For instance, Stephen writes:
Long-term recall is rarely the purpose of information visualization.
Fair enough! so let’s agree that when it is not the case, we should not trouble ourselves with seeking to add obstructions to the display. For instance: business intelligence systems, dashboards (for monitoring), visual analytics (and more on this shortly). Spreadsheets, mostly. All usages of data that support decision, and most usages in the corporate world. The Hullman paper only applies in the other cases anyway.
He would also write (emphasis by me):
Skilled data analysts learn to view data from many perspectives to prevent knee-jerk conclusions based on inappropriate heuristics.
Agreed! and by all means, let them analyse and let them view data from as many perspectives as they see fit, and don’t get in the way of their job.
This here is taken from a demo from Palantir government. Here analysts are tracking mortgage fraud. Each yellow dot on the top display is a transaction where a house has been sold for over 200% of its purchase value, and the ones which are connected are about the same house. We can immediately see 2 suspicious clusters where a property has been resold 4 times in these conditions. And if at the end of their work day the analysts don’t remember the address of the fraudulent transaction, it’s no big deal as long as they have identified a wrong practice.
Conversely, at the risk of repetition, the paper authors write of a trade-off between efficiency and obstructions – cognitive efficiency being generally positive.
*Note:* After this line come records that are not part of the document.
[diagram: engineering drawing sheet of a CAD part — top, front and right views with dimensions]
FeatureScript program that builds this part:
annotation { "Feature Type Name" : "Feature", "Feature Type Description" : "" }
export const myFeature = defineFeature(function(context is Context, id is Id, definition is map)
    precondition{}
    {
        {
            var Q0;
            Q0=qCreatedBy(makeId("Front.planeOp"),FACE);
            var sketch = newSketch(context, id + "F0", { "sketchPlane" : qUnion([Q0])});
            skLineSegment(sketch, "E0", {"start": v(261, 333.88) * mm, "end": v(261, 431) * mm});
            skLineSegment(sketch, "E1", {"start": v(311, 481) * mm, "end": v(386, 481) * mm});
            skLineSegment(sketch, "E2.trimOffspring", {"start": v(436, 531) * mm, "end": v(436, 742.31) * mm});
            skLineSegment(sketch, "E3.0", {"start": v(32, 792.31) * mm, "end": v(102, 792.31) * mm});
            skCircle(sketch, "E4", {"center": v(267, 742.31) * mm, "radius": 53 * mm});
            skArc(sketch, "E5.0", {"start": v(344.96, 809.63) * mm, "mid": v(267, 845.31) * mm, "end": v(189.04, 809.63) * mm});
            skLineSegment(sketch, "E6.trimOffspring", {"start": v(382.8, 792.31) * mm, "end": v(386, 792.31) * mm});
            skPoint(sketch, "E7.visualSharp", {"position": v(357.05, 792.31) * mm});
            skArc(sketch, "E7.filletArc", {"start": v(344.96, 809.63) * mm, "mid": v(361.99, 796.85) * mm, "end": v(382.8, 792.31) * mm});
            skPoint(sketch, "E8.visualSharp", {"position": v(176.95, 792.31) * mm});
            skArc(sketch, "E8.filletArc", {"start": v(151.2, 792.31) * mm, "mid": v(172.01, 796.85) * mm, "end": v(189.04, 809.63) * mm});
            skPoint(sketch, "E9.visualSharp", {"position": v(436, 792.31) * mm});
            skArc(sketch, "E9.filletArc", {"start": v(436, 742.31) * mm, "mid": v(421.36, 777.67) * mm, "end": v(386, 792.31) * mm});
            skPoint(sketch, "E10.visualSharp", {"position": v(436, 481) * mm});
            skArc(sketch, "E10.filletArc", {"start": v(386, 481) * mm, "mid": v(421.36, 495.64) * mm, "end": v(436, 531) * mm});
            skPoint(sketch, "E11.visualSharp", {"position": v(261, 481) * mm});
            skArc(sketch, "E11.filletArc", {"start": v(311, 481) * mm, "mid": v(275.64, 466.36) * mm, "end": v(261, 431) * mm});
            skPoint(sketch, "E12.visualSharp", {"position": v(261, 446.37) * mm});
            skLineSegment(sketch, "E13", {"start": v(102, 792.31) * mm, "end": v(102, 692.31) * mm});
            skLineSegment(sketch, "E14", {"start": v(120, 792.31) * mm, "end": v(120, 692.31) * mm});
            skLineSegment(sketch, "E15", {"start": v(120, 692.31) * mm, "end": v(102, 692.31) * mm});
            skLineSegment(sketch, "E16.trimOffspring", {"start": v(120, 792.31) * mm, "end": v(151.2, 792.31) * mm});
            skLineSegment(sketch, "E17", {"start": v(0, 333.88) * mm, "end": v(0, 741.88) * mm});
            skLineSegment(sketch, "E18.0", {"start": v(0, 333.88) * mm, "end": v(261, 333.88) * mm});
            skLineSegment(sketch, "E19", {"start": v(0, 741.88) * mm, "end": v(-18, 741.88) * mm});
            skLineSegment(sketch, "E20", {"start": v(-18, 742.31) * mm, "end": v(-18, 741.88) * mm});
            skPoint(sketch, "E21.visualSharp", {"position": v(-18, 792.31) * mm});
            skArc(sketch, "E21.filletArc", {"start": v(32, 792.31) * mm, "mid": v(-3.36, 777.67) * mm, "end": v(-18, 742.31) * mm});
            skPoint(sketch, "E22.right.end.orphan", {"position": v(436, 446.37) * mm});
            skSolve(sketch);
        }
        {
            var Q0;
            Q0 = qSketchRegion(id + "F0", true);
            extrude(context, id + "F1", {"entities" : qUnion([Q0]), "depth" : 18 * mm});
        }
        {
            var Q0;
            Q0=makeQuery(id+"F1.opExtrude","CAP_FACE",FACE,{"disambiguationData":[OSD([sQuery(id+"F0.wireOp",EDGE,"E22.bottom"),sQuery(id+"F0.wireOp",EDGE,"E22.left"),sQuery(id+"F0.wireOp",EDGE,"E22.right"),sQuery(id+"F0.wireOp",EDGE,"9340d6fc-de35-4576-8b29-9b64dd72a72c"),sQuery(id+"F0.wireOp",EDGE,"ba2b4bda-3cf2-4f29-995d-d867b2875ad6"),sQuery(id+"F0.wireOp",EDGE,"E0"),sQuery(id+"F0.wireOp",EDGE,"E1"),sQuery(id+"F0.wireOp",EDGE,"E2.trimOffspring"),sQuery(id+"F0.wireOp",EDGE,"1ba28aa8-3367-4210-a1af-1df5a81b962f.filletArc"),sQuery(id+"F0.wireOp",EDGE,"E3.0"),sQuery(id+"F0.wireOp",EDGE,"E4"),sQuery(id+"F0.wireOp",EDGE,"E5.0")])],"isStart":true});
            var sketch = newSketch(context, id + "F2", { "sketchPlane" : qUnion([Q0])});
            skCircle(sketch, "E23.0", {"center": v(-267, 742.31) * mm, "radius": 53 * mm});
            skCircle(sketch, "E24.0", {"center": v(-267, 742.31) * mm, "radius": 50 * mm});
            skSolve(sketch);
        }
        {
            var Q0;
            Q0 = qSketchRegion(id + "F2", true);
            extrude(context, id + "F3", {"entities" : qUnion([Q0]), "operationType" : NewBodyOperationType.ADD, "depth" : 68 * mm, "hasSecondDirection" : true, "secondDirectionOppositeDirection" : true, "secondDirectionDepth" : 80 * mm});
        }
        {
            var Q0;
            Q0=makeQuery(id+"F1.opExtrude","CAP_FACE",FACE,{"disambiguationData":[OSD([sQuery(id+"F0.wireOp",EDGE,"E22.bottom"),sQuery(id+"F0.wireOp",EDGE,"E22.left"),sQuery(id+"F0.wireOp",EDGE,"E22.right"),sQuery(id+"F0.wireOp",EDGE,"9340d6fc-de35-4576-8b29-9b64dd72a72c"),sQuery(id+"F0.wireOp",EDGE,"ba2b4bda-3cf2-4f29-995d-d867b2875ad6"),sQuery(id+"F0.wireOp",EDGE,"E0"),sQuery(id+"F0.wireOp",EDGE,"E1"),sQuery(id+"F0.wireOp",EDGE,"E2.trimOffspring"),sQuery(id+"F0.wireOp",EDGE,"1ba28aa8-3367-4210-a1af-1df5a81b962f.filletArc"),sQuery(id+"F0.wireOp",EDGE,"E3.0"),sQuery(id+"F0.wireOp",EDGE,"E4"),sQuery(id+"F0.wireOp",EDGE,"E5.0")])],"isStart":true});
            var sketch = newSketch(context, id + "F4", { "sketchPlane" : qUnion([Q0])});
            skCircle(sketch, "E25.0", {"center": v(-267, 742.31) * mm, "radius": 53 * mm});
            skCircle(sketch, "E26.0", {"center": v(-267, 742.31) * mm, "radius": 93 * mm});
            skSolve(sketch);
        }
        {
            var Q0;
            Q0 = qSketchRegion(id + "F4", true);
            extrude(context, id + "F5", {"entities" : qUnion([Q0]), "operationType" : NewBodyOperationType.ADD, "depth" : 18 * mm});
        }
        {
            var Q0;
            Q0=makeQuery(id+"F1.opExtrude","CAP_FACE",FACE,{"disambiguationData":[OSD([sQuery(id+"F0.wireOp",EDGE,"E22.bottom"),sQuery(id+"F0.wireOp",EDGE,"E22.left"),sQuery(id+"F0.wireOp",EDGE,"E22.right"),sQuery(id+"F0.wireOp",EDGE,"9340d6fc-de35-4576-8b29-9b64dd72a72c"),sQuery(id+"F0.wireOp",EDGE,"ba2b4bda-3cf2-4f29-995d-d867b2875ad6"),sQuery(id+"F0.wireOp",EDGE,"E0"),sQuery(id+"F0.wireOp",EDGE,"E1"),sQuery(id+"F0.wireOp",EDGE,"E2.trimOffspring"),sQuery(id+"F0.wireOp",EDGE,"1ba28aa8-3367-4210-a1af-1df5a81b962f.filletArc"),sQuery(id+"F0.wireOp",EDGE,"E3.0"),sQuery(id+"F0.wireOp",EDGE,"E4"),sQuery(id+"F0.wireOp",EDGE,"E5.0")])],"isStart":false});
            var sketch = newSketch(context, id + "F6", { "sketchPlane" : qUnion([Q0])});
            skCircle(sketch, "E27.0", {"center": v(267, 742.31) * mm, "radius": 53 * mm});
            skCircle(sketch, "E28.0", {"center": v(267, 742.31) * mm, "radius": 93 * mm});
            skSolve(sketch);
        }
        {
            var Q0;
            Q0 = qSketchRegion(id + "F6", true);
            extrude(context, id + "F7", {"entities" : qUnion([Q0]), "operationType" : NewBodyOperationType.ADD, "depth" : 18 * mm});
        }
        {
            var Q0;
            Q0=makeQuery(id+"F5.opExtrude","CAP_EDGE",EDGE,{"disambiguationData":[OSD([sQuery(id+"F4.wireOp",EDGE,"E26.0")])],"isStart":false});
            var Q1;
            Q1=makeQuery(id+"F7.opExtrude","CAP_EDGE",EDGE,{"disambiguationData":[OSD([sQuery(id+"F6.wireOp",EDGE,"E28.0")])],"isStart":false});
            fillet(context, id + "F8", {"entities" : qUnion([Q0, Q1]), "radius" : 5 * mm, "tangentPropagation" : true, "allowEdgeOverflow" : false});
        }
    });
They say that obstructions become desirable difficulties only if they are constructive, that is if they are able to trigger active information processing. They are not championning 3D pie charts or atrocious dashboards as the one at the end of Stephen’s article. Jessica signals that novelty enhance active information processing. I don’t know how to characterize speed dials in dashboards, for instance, but novel would not be the word I’d use, and again they wouldn’t be favoured by the authors of the paper. So, I think it’s a bit unfair to associate the paper with the terrible, terrible visuals presented in Stephen’s article, the ones in the original paper being a little bit more defendable.
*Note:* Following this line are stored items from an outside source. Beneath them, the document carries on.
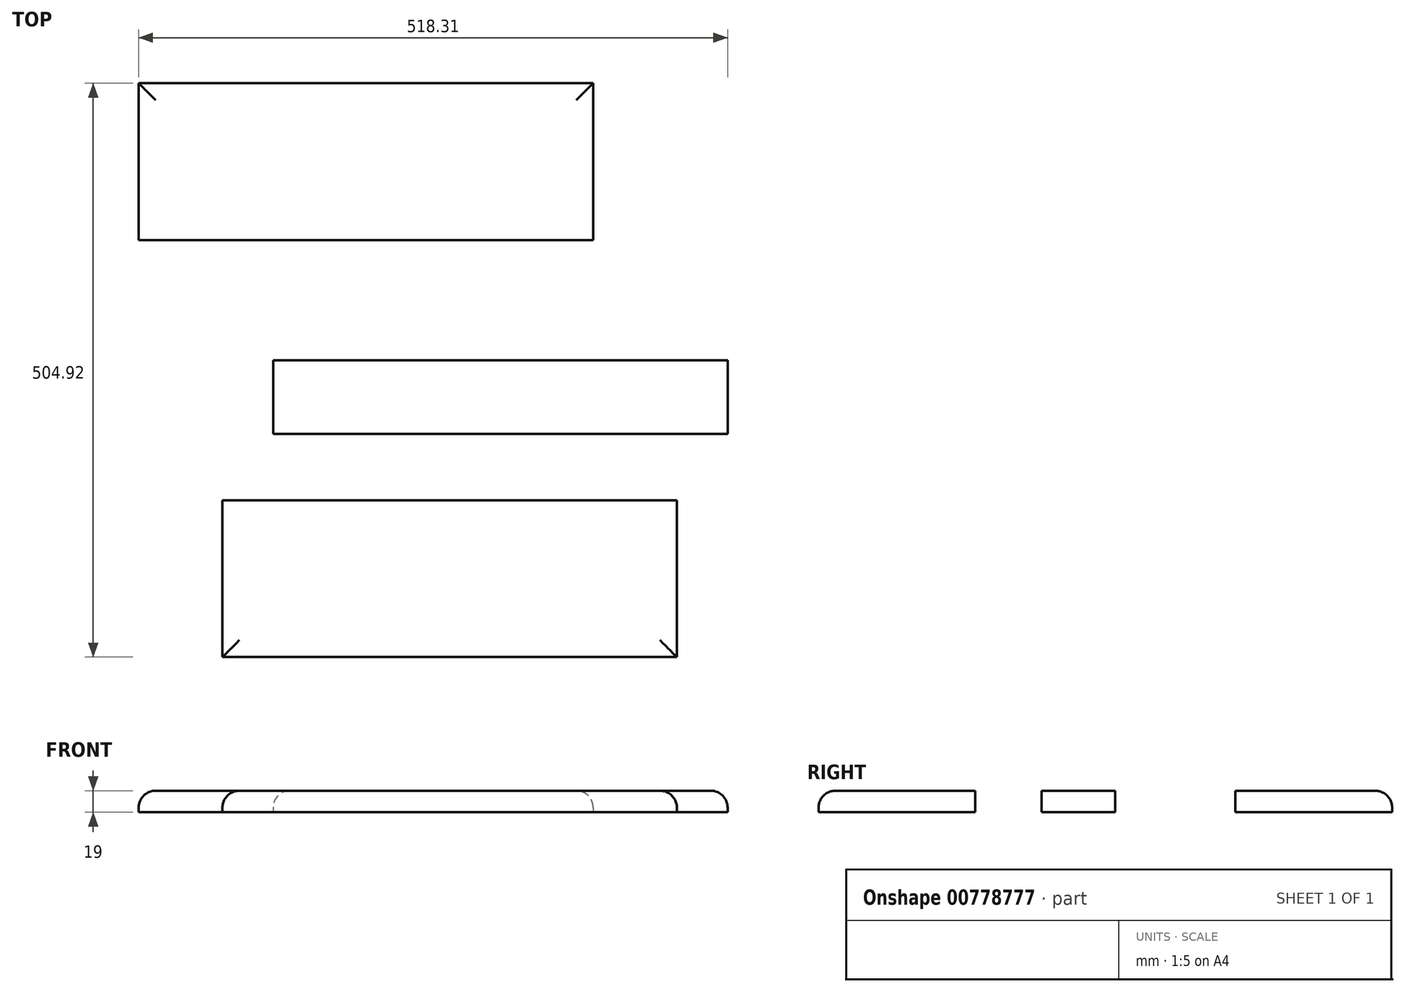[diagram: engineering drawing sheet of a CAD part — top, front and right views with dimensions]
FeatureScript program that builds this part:
annotation { "Feature Type Name" : "Feature", "Feature Type Description" : "" }
export const myFeature = defineFeature(function(context is Context, id is Id, definition is map)
    precondition{}
    {
        {
            var Q0;
            Q0=qCreatedBy(makeId("Top.planeOp"),FACE);
            var sketch = newSketch(context, id + "F0", { "sketchPlane" : qUnion([Q0])});
            skLineSegment(sketch, "E0.bottom", {"start": v(-199.17, 34.91) * mm, "end": v(200.83, 34.91) * mm});
            skLineSegment(sketch, "E0.top", {"start": v(-199.17, -103.09) * mm, "end": v(200.83, -103.09) * mm});
            skLineSegment(sketch, "E0.left", {"start": v(-199.17, 34.91) * mm, "end": v(-199.17, -103.09) * mm});
            skLineSegment(sketch, "E0.right", {"start": v(200.83, 34.91) * mm, "end": v(200.83, -103.09) * mm});
            skSolve(sketch);
        }
        {
            var Q0;
            Q0 = qSketchRegion(id + "F0", true);
            extrude(context, id + "F1", {"entities" : qUnion([Q0]), "depth" : 19 * mm, "offsetDistance" : 25 * mm});
        }
        {
            var Q0;
            Q0=qCreatedBy(makeId("Top.planeOp"),FACE);
            var sketch = newSketch(context, id + "F2", { "sketchPlane" : qUnion([Q0])});
            skLineSegment(sketch, "E1.bottom", {"start": v(-80.86, -208.77) * mm, "end": v(319.14, -208.77) * mm});
            skLineSegment(sketch, "E1.top", {"start": v(-80.86, -273.77) * mm, "end": v(319.14, -273.77) * mm});
            skLineSegment(sketch, "E1.left", {"start": v(-80.86, -208.77) * mm, "end": v(-80.86, -273.77) * mm});
            skLineSegment(sketch, "E1.right", {"start": v(319.14, -208.77) * mm, "end": v(319.14, -273.77) * mm});
            skSolve(sketch);
        }
        {
            var Q0;
            Q0 = qSketchRegion(id + "F2", true);
            extrude(context, id + "F3", {"entities" : qUnion([Q0]), "depth" : 19 * mm, "offsetDistance" : 25 * mm});
        }
        {
            var Q0;
            Q0=qCreatedBy(makeId("Top.planeOp"),FACE);
            var sketch = newSketch(context, id + "F4", { "sketchPlane" : qUnion([Q0])});
            skLineSegment(sketch, "E2.bottom", {"start": v(-125.48, -332) * mm, "end": v(274.52, -332) * mm});
            skLineSegment(sketch, "E2.top", {"start": v(-125.48, -470) * mm, "end": v(274.52, -470) * mm});
            skLineSegment(sketch, "E2.left", {"start": v(-125.48, -332) * mm, "end": v(-125.48, -470) * mm});
            skLineSegment(sketch, "E2.right", {"start": v(274.52, -332) * mm, "end": v(274.52, -470) * mm});
            skSolve(sketch);
        }
        {
            var Q0;
            Q0 = qSketchRegion(id + "F4", true);
            extrude(context, id + "F5", {"entities" : qUnion([Q0]), "depth" : 19 * mm, "offsetDistance" : 25 * mm});
        }
        {
            var Q0;
            Q0=makeQuery(id+"F5.opExtrude","CAP_EDGE",EDGE,{"disambiguationData":[OSD([sQuery(id+"F4.wireOp",EDGE,"E2.left")])],"isStart":false});
            var Q1;
            Q1=makeQuery(id+"F5.opExtrude","CAP_EDGE",EDGE,{"disambiguationData":[OSD([sQuery(id+"F4.wireOp",EDGE,"E2.top")])],"isStart":false});
            var Q2;
            Q2=makeQuery(id+"F5.opExtrude","CAP_EDGE",EDGE,{"disambiguationData":[OSD([sQuery(id+"F4.wireOp",EDGE,"E2.right")])],"isStart":false});
            var Q3;
            Q3=makeQuery(id+"F3.opExtrude","CAP_EDGE",EDGE,{"disambiguationData":[OSD([sQuery(id+"F2.wireOp",EDGE,"E1.right")])],"isStart":false});
            var Q4;
            Q4=makeQuery(id+"F3.opExtrude","CAP_EDGE",EDGE,{"disambiguationData":[OSD([sQuery(id+"F2.wireOp",EDGE,"E1.left")])],"isStart":false});
            var Q5;
            Q5=makeQuery(id+"F1.opExtrude","CAP_EDGE",EDGE,{"disambiguationData":[OSD([sQuery(id+"F0.wireOp",EDGE,"E0.left")])],"isStart":false});
            var Q6;
            Q6=makeQuery(id+"F1.opExtrude","CAP_EDGE",EDGE,{"disambiguationData":[OSD([sQuery(id+"F0.wireOp",EDGE,"E0.bottom")])],"isStart":false});
            var Q7;
            Q7=makeQuery(id+"F1.opExtrude","CAP_EDGE",EDGE,{"disambiguationData":[OSD([sQuery(id+"F0.wireOp",EDGE,"E0.right")])],"isStart":false});
            fillet(context, id + "F6", {"entities" : qUnion([Q0, Q1, Q2, Q3, Q4, Q5, Q6, Q7]), "radius" : 15 * mm, "tangentPropagation" : true, "allowEdgeOverflow" : false});
        }
    });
Consider this other chart (and let’s assume for the sake of discussion that its cognitive cost is low, while it could be much lower by showing fewer time series for instance). This was published in an OECD publication almost 2 years before the 2008 crisis. I would say this chart is easy to read (we see mortgage delinquency rates dropping in most countries) but difficult to interpret and to recall. Like other charts of the document, this one is an oracle of financial apocalypse, as the proportion of delinquent mortgage in the US, the only one without a downward trend, will have the consequences that we know. So if a different way of showing the same data could have made that more obvious at the cost of legibility, I think it would have been worth a shot.
Are we on common ground yet?
If not, let’s assume now that there exists visualizations where long-term recall is, indeed, the main purpose. Examples would include use in journalism, politics, advocacy, marketing… Jessica has been involved in the series of workshop Telling stories with data at VisWeek. This suggests an interesting distinction.
- visualizations which are tools with which a user accesses or manipulates data.
- visualizations where an author, with a specific intent, tries to frame data in a certain way to an audience. In that case, the author wants to make sure the audience receives the message as intended, and remembers it.